• The task:
Turn the stretch of lines below, from the one containing "Détection de potentiel de l'industrie" through the one containing "אותו במהירות", into a Markdown table with the columns No. and Text, one row per line. Skip blank lines and leave the pictures out.

>>>

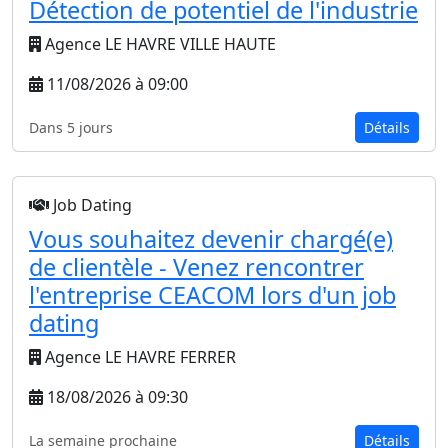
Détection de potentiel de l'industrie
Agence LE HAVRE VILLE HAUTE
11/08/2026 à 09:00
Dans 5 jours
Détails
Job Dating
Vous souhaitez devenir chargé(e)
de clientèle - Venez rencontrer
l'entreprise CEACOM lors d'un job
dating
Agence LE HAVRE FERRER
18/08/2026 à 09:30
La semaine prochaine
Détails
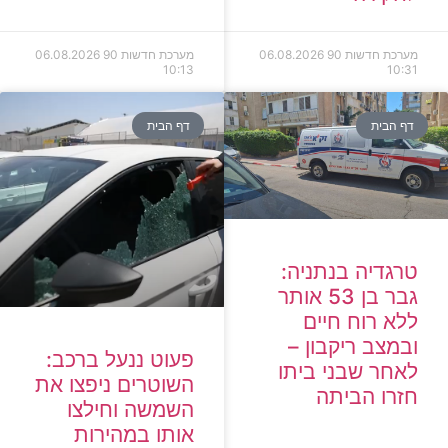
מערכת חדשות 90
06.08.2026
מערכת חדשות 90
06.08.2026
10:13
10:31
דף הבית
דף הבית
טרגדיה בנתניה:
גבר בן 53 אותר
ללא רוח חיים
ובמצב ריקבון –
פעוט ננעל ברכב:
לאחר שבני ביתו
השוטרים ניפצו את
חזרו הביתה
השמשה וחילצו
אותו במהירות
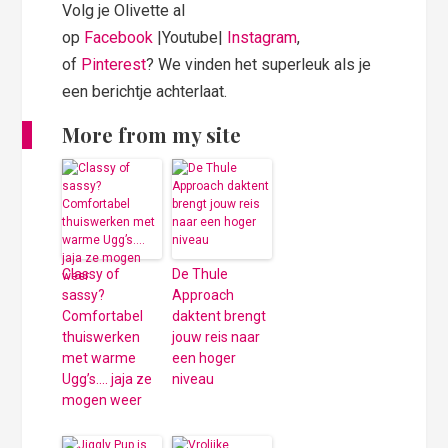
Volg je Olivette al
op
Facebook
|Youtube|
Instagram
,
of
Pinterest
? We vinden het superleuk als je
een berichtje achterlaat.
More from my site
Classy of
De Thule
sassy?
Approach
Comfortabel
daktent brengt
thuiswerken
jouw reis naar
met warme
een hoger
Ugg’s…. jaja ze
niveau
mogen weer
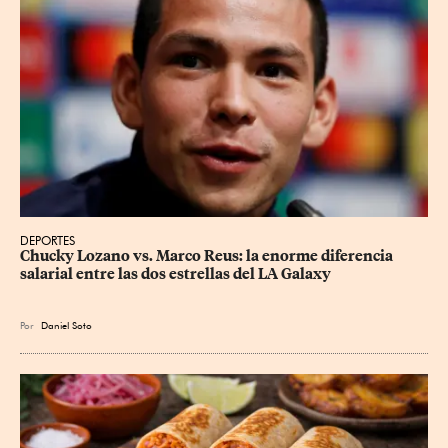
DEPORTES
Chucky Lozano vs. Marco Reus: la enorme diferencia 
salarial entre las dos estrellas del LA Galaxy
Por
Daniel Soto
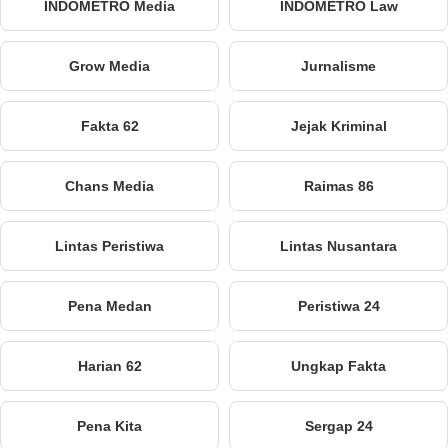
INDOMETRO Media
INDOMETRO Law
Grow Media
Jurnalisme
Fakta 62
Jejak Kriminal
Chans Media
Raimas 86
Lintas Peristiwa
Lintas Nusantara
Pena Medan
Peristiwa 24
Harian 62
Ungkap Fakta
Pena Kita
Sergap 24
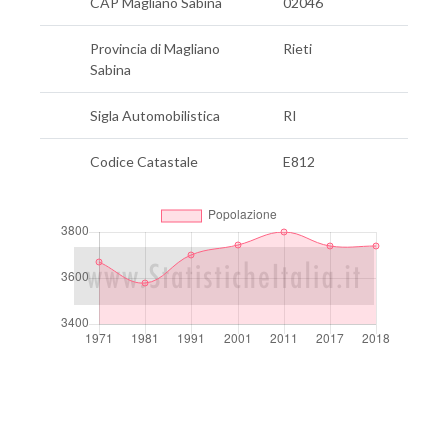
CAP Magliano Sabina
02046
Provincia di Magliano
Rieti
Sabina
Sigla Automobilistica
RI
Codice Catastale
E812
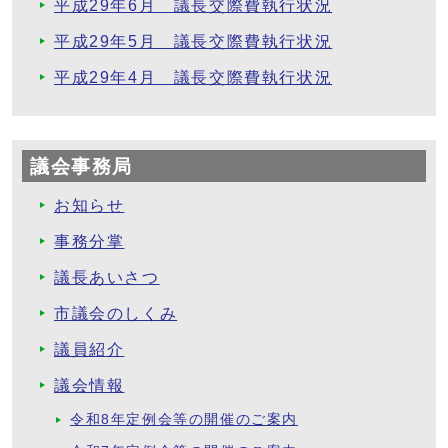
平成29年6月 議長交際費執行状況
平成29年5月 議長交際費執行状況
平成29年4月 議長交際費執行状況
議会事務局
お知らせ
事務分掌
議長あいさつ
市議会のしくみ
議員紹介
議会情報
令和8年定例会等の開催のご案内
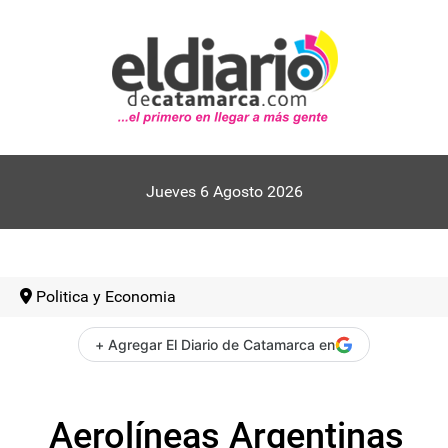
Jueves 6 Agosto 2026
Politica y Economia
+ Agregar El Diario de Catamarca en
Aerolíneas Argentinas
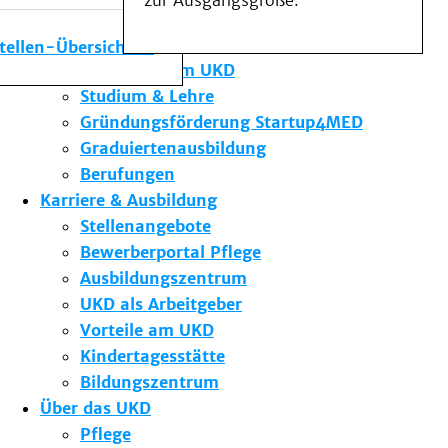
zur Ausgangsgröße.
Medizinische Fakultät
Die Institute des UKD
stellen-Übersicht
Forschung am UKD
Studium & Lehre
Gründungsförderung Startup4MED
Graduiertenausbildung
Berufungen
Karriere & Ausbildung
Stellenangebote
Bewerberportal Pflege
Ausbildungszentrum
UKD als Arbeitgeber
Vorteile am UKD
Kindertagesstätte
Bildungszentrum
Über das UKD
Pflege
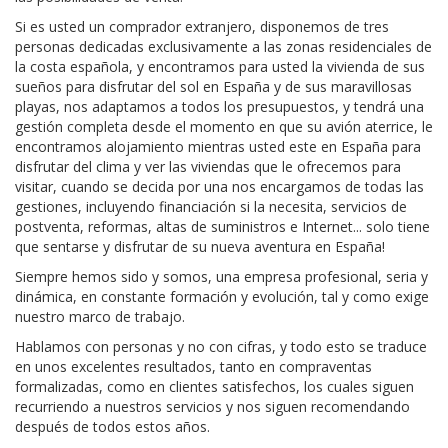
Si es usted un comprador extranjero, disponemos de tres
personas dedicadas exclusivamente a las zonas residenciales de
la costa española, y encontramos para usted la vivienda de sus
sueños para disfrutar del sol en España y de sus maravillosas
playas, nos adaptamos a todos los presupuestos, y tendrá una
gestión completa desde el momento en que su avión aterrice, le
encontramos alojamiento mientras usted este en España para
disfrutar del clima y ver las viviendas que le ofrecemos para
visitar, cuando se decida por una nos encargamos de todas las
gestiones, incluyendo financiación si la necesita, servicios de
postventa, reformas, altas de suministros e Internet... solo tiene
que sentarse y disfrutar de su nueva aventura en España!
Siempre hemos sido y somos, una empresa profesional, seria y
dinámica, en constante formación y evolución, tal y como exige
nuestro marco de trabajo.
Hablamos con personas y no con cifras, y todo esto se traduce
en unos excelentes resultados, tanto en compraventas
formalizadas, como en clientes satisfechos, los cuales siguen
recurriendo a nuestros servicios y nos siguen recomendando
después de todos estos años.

<<<
>>>

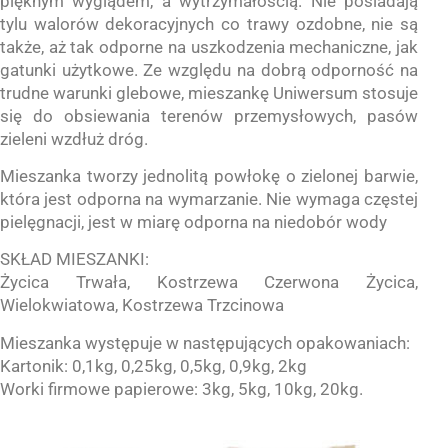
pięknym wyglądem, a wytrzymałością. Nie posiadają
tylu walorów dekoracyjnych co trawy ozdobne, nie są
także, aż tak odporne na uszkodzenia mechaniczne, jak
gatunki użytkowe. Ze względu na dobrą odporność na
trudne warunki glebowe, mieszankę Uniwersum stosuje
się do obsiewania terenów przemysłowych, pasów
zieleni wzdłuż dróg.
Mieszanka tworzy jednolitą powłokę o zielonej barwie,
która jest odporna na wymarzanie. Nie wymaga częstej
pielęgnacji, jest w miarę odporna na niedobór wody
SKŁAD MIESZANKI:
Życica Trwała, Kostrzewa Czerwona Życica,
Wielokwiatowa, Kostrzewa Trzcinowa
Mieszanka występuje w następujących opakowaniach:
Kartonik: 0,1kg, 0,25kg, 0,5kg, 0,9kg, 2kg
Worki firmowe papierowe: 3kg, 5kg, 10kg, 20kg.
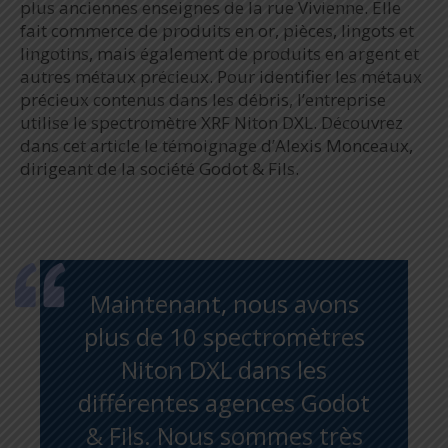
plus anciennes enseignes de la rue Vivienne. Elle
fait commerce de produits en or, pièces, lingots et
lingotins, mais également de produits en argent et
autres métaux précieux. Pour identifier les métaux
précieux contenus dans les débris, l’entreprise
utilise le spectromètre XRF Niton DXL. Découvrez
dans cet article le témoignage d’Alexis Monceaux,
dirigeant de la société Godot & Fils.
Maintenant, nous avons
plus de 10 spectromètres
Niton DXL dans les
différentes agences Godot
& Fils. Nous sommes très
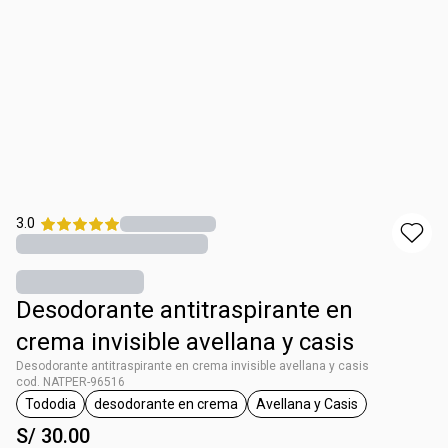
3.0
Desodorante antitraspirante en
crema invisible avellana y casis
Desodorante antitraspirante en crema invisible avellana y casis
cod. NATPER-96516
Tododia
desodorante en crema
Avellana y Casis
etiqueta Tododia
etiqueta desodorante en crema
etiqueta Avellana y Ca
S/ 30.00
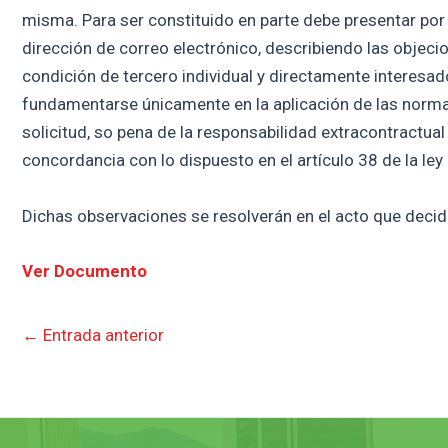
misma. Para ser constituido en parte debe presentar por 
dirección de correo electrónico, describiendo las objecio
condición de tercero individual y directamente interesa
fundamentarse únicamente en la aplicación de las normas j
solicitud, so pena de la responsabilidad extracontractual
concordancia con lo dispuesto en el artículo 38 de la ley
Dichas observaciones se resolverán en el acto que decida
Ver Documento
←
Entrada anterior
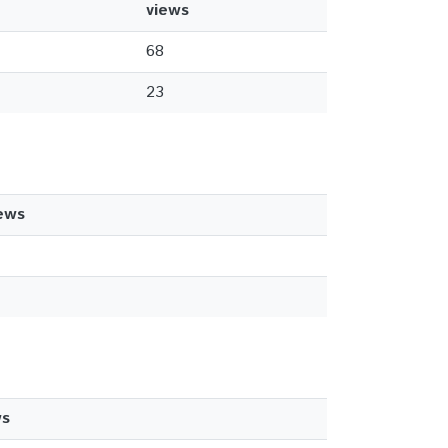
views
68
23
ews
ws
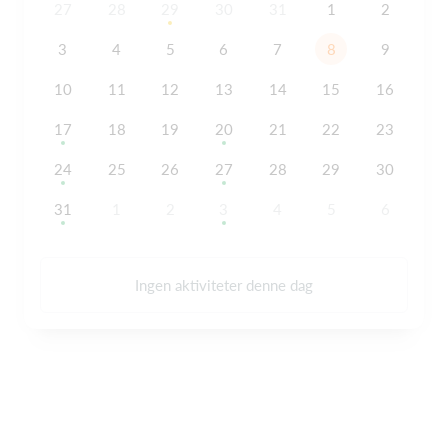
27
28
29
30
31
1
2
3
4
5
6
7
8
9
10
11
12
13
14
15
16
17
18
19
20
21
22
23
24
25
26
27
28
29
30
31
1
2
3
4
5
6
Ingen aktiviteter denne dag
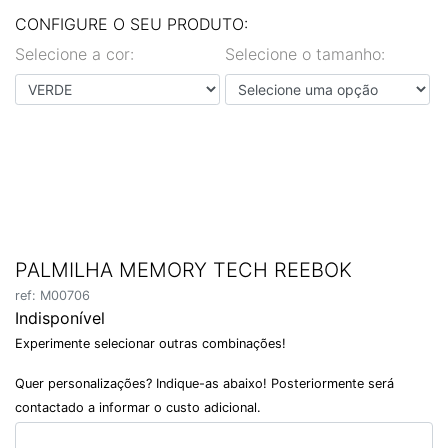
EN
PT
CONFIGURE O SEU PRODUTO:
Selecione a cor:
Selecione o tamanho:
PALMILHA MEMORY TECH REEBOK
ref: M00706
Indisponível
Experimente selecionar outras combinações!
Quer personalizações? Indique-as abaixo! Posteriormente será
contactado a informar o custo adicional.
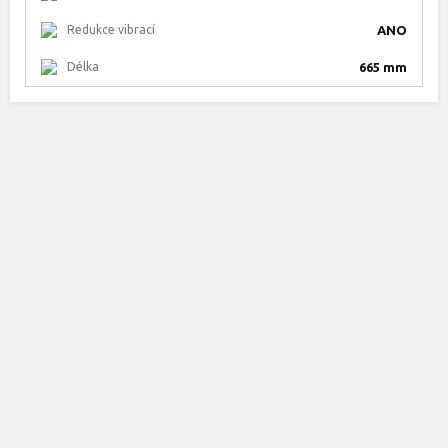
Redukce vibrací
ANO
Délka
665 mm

<<<

• Solution to the exercise:
| No. | Text |
|---|---|
| 1 | Détection de potentiel de l'industrie |
| 2 | Agence LE HAVRE VILLE HAUTE |
| 3 | 11/08/2026 à 09:00 |
| 4 | Dans 5 jours |
| 5 | Détails |
| 6 | Job Dating |
| 7 | Vous souhaitez devenir chargé(e) |
| 8 | de clientèle - Venez rencontrer |
| 9 | l'entreprise CEACOM lors d'un job |
| 10 | dating |
| 11 | Agence LE HAVRE FERRER |
| 12 | 18/08/2026 à 09:30 |
| 13 | La semaine prochaine |
| 14 | Détails |
| 15 | מערכת חדשות 90 |
| 16 | 06.08.2026 |
| 17 | מערכת חדשות 90 |
| 18 | 06.08.2026 |
| 19 | 10:13 |
| 20 | 10:31 |
| 21 | דף הבית |
| 22 | דף הבית |
| 23 | טרגדיה בנתניה: |
| 24 | גבר בן 53 אותר |
| 25 | ללא רוח חיים |
| 26 | ובמצב ריקבון – |
| 27 | פעוט ננעל ברכב: |
| 28 | לאחר שבני ביתו |
| 29 | השוטרים ניפצו את |
| 30 | חזרו הביתה |
| 31 | השמשה וחילצו |
| 32 | אותו במהירות |